8.10 - MON AVIS SUR LE FILM HANTISE DE JAN DE BONT (1999)

 


Vu le film Hantise de Jan de Bont (1999) avec Liam Neeson Catherine Zeta Jones Owen Wilson Charles Gunning Virginia Madsen Marian Seldes Lili Taylor 

Dans les années 1860, l'industriel Hugh Crain a construit le manoir de Hill House, une sublime résidence reculée où le docteur Crain espérait fonder une famille. Cependant, Crain fut victime d'une mort inexpliquée et depuis lors la demeure détient la réputation d'être hantée. 

Remake surproduit et mal inspiré du chef-d’œuvre La Maison du Diable (1963) de Robert Wise, Hantise est le genre de film qui semble avoir été élaboré dans les bureaux d’un studio hollywoodien bien plus que dans l’imaginaire fiévreux d’un cinéaste. Jan de Bont, ancien chef opérateur (notamment chez Paul Verhoeven) devenu réalisateur à succès dans les années 90 (Speed, Twister), s’essaie ici à un registre gothico-horrifique… et s’y embourbe. 

Le pitch, pourtant, reste fidèle à la trame originelle : un professeur de psychologie, le Dr. Marrow (Liam Neeson), organise une expérience sur l’insomnie dans une vieille demeure isolée et majestueuse, Hill House. Il y invite plusieurs volontaires, dont Nell (Lili Taylor), Theo (Catherine Zeta-Jones) et Luke (Owen Wilson). Rapidement, les manifestations paranormales s’accumulent et la demeure semble s’animer d’une volonté propre… 
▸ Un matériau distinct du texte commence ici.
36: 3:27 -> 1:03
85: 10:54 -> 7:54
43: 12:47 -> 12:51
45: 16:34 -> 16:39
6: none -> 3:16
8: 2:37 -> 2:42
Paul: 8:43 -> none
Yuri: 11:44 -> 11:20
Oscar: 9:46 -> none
Mais là où Wise misait sur le non-dit, le silence, les cadrages anxiogènes et une angoisse sourde et psychologique, Jan de Bont choisit l’emphase numérique, les effets spéciaux tapageurs, les décors baroques jusqu’au grotesque, et une direction d’acteurs pour le moins aléatoire. Le résultat est un film bruyant, clinquant, et étonnamment vide. 

Le casting, pourtant alléchant sur le papier, ne sauve pas l’entreprise du naufrage. Catherine Zeta-Jones, en vamp sophistiquée et provocatrice, semble sortir d’un autre film, davantage préoccupée par son brushing que par les esprits vengeurs de Hill House. Liam Neeson joue le scientifique dépassé avec la raideur d’un professeur venu faire une pub pour un somnifère. Owen Wilson, quant à lui, cabotine sans savoir s’il est dans une comédie ou un film d’horreur — sa mort brutale, presque burlesque, en est le parfait reflet. Seule Lili Taylor tire son épingle du jeu : son personnage fragile, hanté, presque éthéré, donne au film sa seule once d’émotion sincère. Elle semble croire à ce qu’elle vit, et c’est bien la seule. 
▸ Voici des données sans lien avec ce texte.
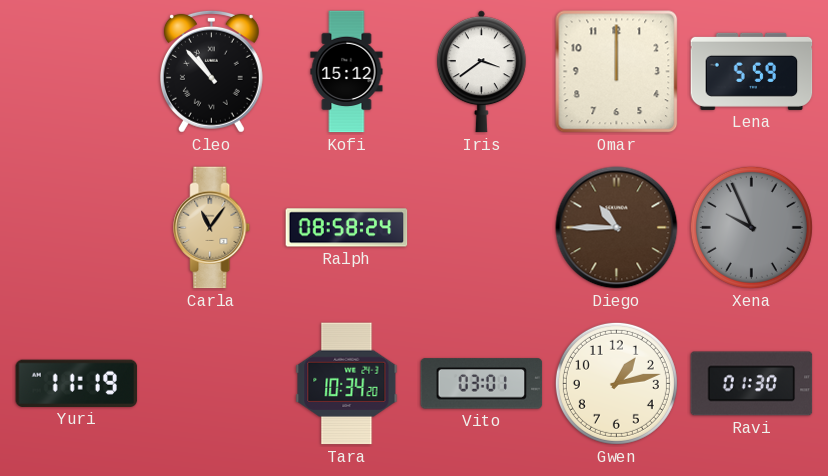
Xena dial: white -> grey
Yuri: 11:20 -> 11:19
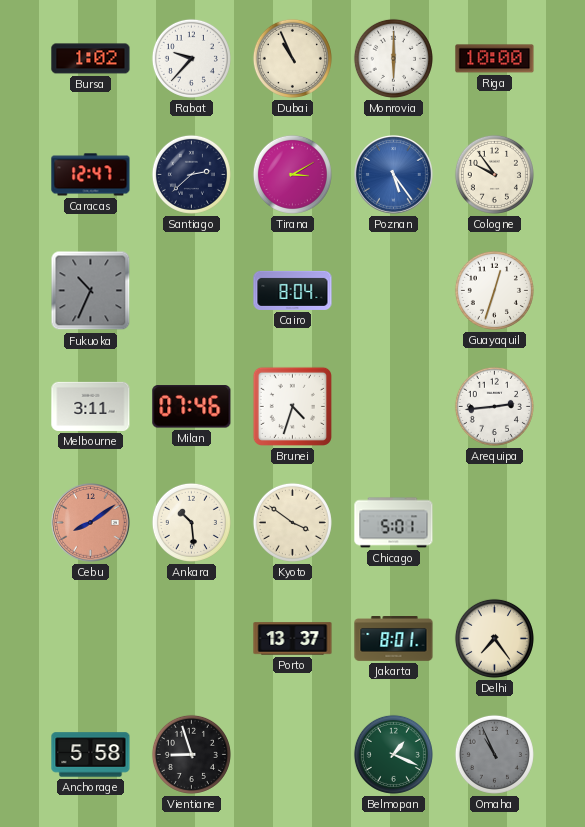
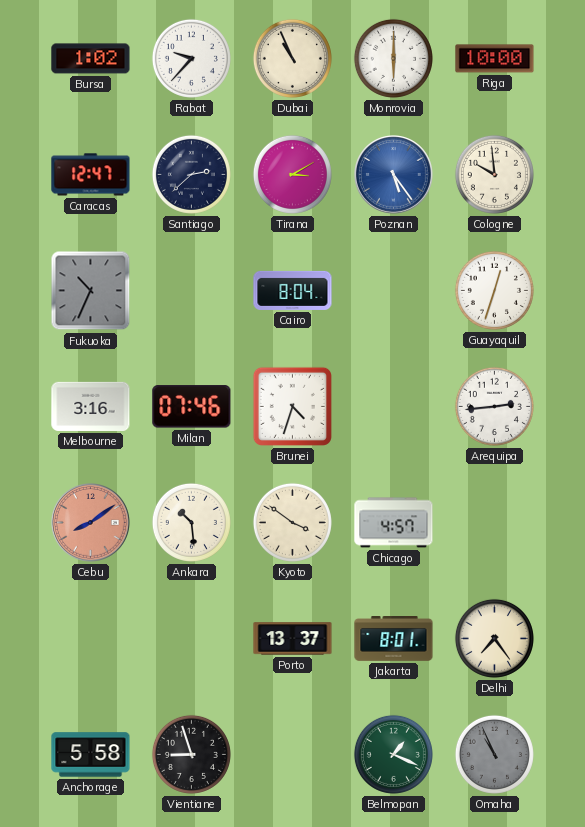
Cologne: 9:54 -> 9:59
Melbourne: 3:11 -> 3:16
Chicago: 5:01 -> 4:57
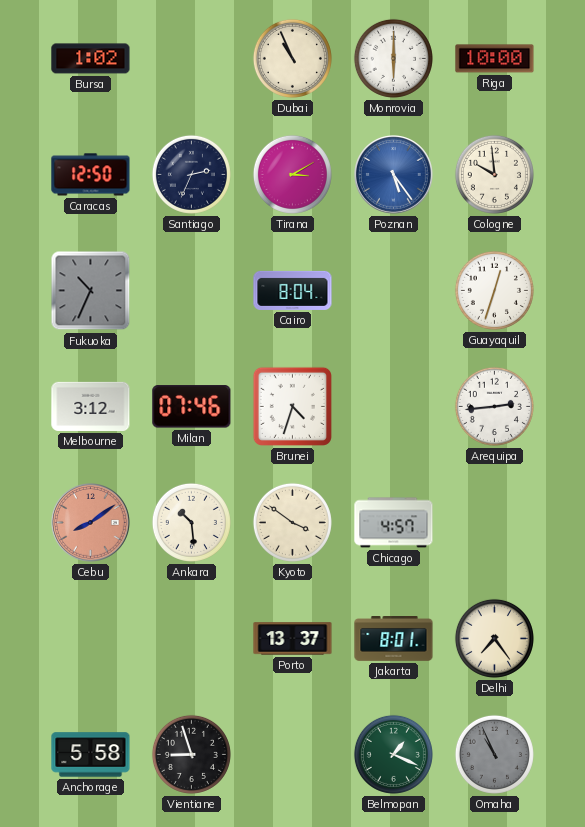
Rabat: 9:37 -> none
Caracas: 12:47 -> 12:50
Santiago: 2:38 -> 2:34
Melbourne: 3:16 -> 3:12
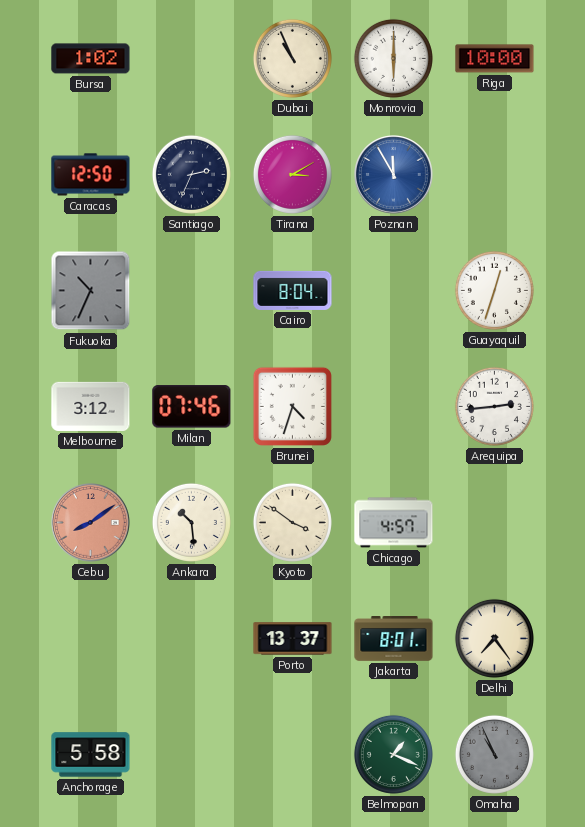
Poznan: 5:24 -> 11:55
Cologne: 9:59 -> none
Vientiane: 8:57 -> none
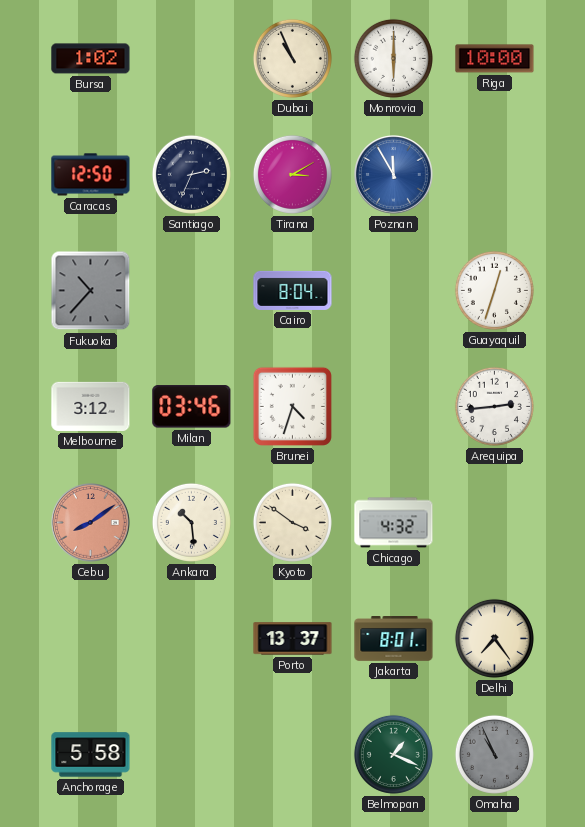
Fukuoka: 10:34 -> 10:37
Milan: 07:46 -> 03:46
Chicago: 4:57 -> 4:32
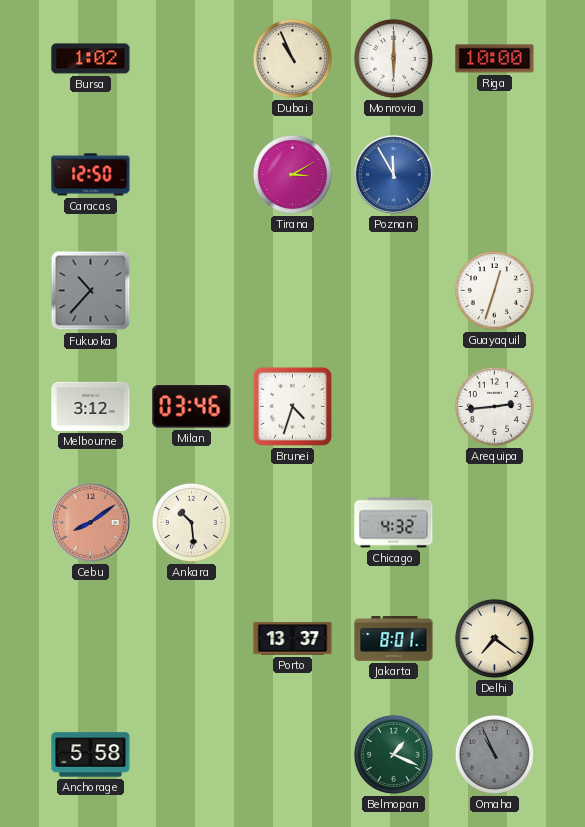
Santiago: 2:34 -> none
Cairo: 8:04 -> none
Kyoto: 3:51 -> none
Delhi: 7:24 -> 7:21
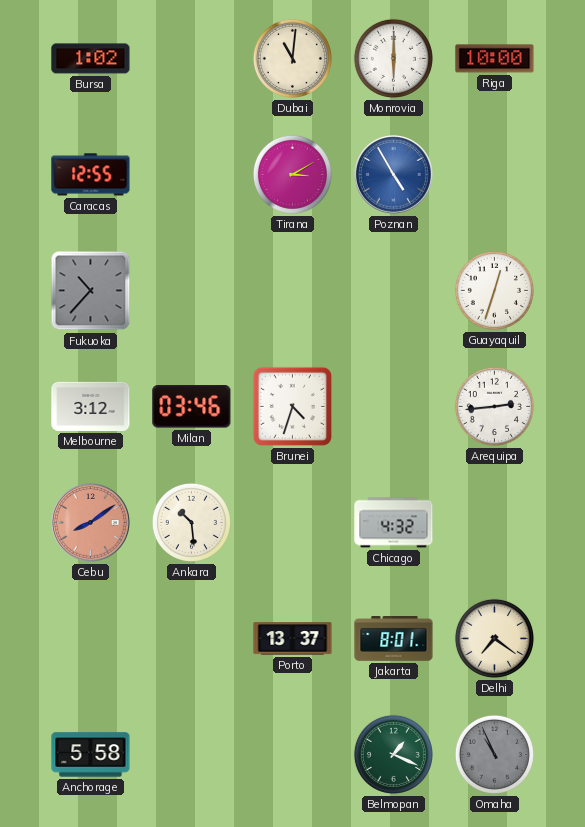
Dubai: 10:56 -> 11:01
Caracas: 12:50 -> 12:55
Poznan: 11:55 -> 4:55
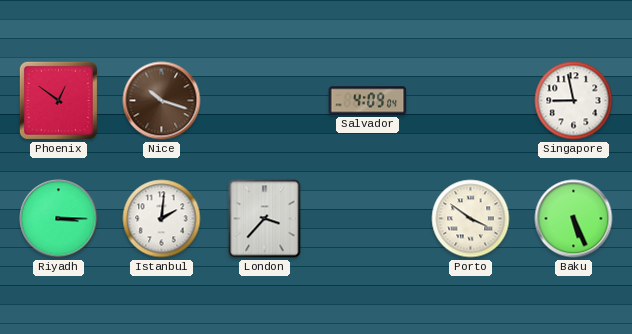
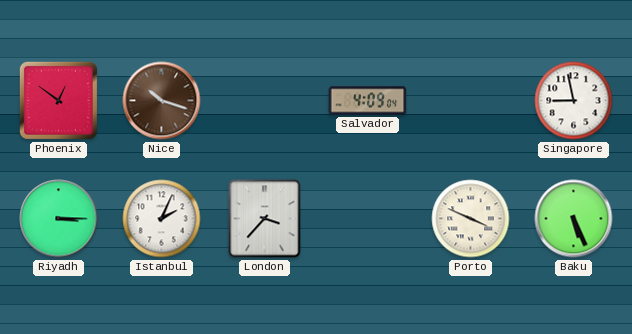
Istanbul: 2:01 -> 2:04
Porto: 3:51 -> 3:49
Quant à la maison elle-même, personnage central du récit, elle devient ici un monstre de pixels. Le moindre escalier cache une machinerie infernale, les murs sont sculptés de visages hurlants, les portes se déforment, les lits s’animent... Trop, c’est trop. On ne croit jamais à cette maison car elle ressemble moins à un lieu maudit qu’à une attraction de parc à thème numérique. 

Le plus affligeant, peut-être, est que Hantise est tiré d’un matériau littéraire et cinématographique d’une grande richesse. Shirley Jackson, dans The Haunting of Hill House, peignait une terreur intérieure, ambigüe, psychologique, où la folie et le surnaturel se confondaient. Richard Matheson, scénariste de ce remake, avait toutes les cartes en main pour en faire quelque chose d’intéressant. Mais le projet semble avoir été écrasé par une volonté industrielle de rentabilité immédiate : grosse maison, gros casting, gros effets. Résultat : un petit film. 

Le huis clos, pourtant propice à l’oppression, à l’étrangeté, à la montée d’une tension invisible, est ici sacrifié au profit de couloirs infinis et d’envolées baroques ridicules. On se croirait dans une pub pour du mobilier gothique sponsorisée par ILM. La peur ne prend jamais, car tout est montré, démontré, souligné, comme si le film ne faisait jamais confiance à l’intelligence du spectateur. 

Il ne reste alors que l’ennui, amplifié par une musique envahissante et une mise en scène sans nerf, bien loin de la virtuosité contenue d’un Wise. Ce remake, daté et déjà ringard à sa sortie, est le symbole d’une époque où l’on croyait que l’horreur résidait dans les effets visuels. Ce qu’on retient de Hantise, finalement, c’est à quel point le mystère s’évapore dès qu’on veut le rationaliser par le numérique. Jan de Bont, pourtant habile faiseur d’adrénaline, n’a jamais su retrouver le bon équilibre entre style et contenu — et ici, il s’enlise dans une esthétique carton-pâte. 

Hantise est un film de commande, sans âme, où les ambitions artistiques sont écrasées par la machine à frissons de studio. À l’écran : une coquille vide habillée en maison hantée. Un spectacle de pacotille qui ne fait frissonner que par maladresse. On se prend à regretter les craquements de plancher et les ombres furtives du film de Wise… et à espérer que Hill House retourne au silence dont elle n’aurait jamais dû sortir.